Solve for \(x\) using this equation.

(b) Similar to part (a), you need to find the amounts of red potion and blue potion to be combined to achieve a certain concentration. Let \(x\) be the amount of red potion (in mL) and \(y\) be the amount of blue potion (in mL). The concentration of the red potion is 1 magical syrup per volume, the concentration of the blue potion is \(\frac{1}{2}\) magical syrup per volume, and the final concentration is 1 magical syrup per volume.

Set up an equation for the amount of magical syrup:

\[1 \cdot x + \frac{1}{2} \cdot y = 1 \cdot (x + y).\]

Solve for \(y\) in terms of \(x\) using this equation, and then substitute this into the total volume equation to solve for \(x\).

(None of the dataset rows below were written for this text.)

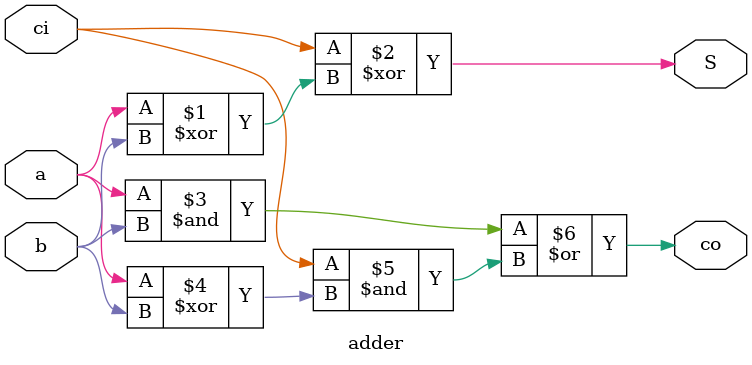
<source format=sv>
module adder (input logic a,b,ci,
					output logic S,co);

assign S=ci^(a^b);
assign co=(a&b)|(ci&(a^b));
endmodule
</source>
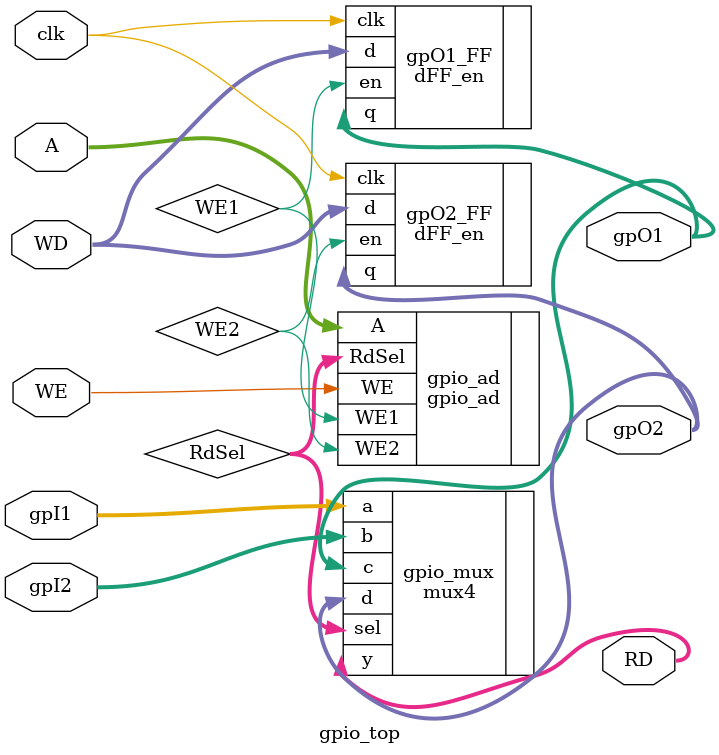
<source format=v>
module gpio_top(
    input   wire [1:0]  A,
    input   wire        WE,
    input   wire [31:0] gpI1,
    input   wire [31:0] gpI2,
    input   wire [31:0] WD,
    input   wire        clk,   
    output  wire [31:0] gpO1,
    output  wire [31:0] gpO2,
    output  wire [31:0] RD
);

    wire WE1, WE2;
    wire [1:0] RdSel;

    gpio_ad gpio_ad(.A(A), .WE(WE), .WE1(WE1), .WE2(WE2), .RdSel(RdSel));
    
    dFF_en gpO1_FF(.clk(clk), .en(WE1), .d(WD), .q(gpO1));
    dFF_en gpO2_FF(.clk(clk), .en(WE2), .d(WD), .q(gpO2));
    
    mux4 #(32) gpio_mux(.sel(RdSel), .a(gpI1), .b(gpI2), .c(gpO1), .d(gpO2), .y(RD));
    
endmodule
</source>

(c) Think about the concentrations involved. If you have a red potion with a concentration of 1 magical syrup per volume and a blue potion with a concentration of \(\frac{1}{2}\) magical syrup per volume, is there any way to combine them to achieve a concentration of 1 magical syrup per volume?

Remember that concentrations represent the amount of magical syrup in a certain volume, and you're trying to mix these concentrations to achieve a desired result.